GIVEN RECORDS
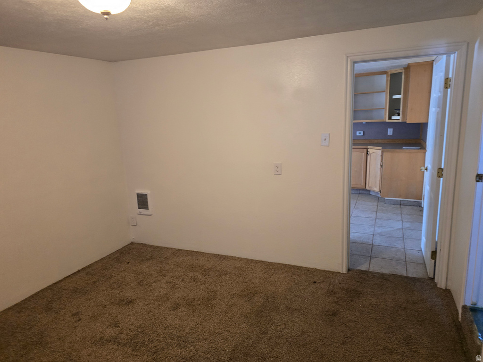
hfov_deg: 73.9
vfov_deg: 58.9
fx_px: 321
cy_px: 181
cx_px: 242
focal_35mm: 23
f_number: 1.7
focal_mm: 6.3
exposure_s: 1/120
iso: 800
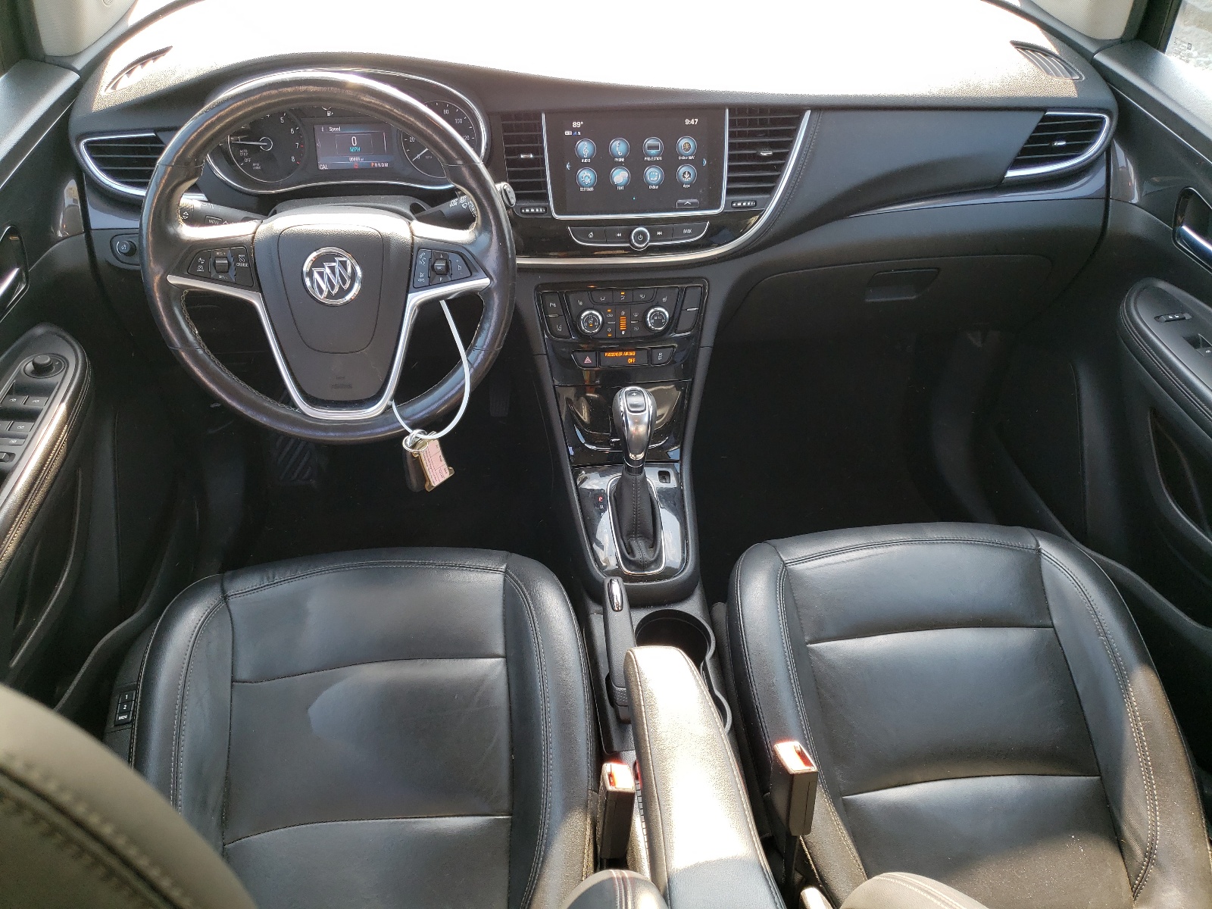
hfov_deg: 67.3
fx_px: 910
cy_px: 454
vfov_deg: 53.1
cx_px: 606
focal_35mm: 26
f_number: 1.5
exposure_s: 1/141
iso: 50
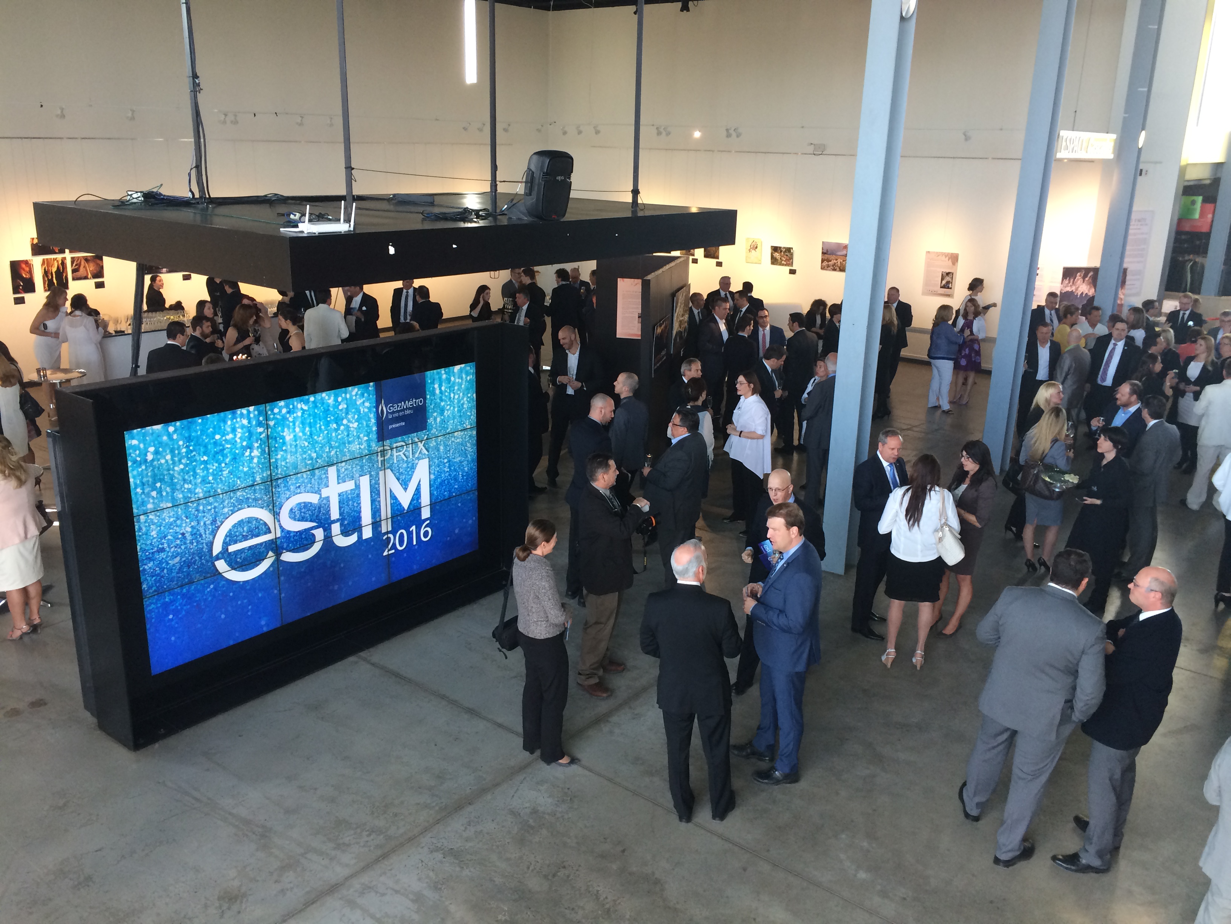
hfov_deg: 61.7
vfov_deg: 48.2
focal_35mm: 29
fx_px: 1031
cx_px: 616
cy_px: 462
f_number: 2.2
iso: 50
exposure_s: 1/30
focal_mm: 4.15
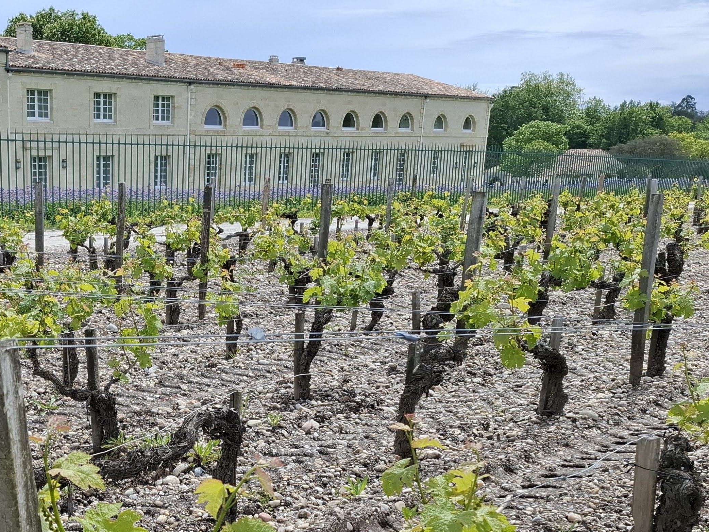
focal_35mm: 45
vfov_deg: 31.2
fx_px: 922
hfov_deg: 39.4
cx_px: 86
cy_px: 444
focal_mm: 5.54
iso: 50
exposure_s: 1/2618
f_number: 1.8
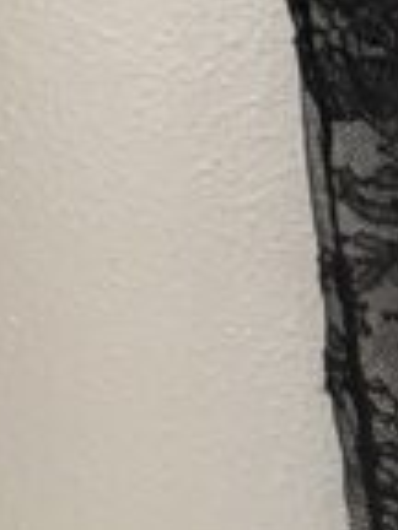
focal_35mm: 133
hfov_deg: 11.1
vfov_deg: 11.3
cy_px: -891
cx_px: 118
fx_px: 2039
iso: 800
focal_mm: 6.76
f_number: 1.78
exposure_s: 1/43
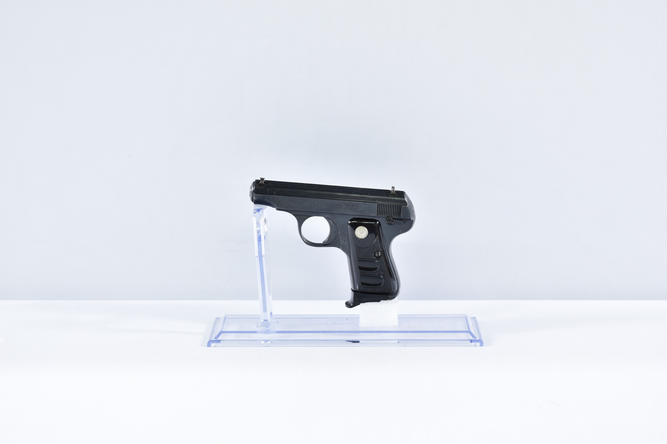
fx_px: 1389
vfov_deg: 18.2
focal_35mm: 75
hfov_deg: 27.0
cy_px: 222
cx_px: 334
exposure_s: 1/20
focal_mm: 50
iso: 640
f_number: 5.6
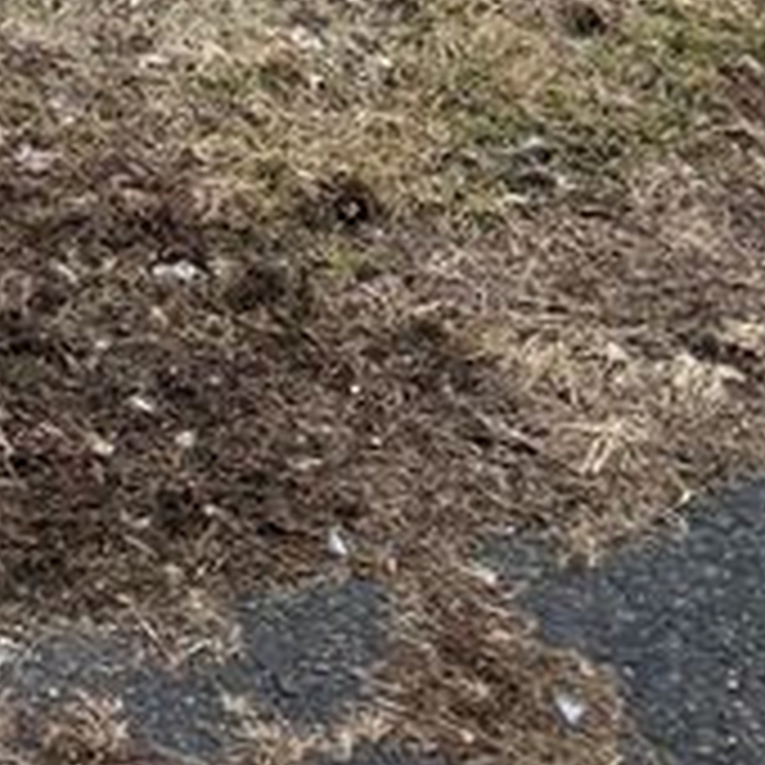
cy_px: -641
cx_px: -274
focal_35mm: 83
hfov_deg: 19.1
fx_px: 2075
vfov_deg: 17.0
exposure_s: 1/217
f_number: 1.78
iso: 160
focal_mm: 6.76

WHAT THE EXERCISE ASKS
"f_number: 1.8" marks the first line to be returned; return exactly that line and every line after it through the last line of the listing, omitting pictures.

REPLY TO THE EXERCISE
f_number: 1.8
focal_35mm: 133
hfov_deg: 11.1
vfov_deg: 11.3
cy_px: -891
cx_px: 118
fx_px: 2039
iso: 800
focal_mm: 6.76
f_number: 1.78
exposure_s: 1/43
fx_px: 1389
vfov_deg: 18.2
focal_35mm: 75
hfov_deg: 27.0
cy_px: 222
cx_px: 334
exposure_s: 1/20
focal_mm: 50
iso: 640
f_number: 5.6
cy_px: -641
cx_px: -274
focal_35mm: 83
hfov_deg: 19.1
fx_px: 2075
vfov_deg: 17.0
exposure_s: 1/217
f_number: 1.78
iso: 160
focal_mm: 6.76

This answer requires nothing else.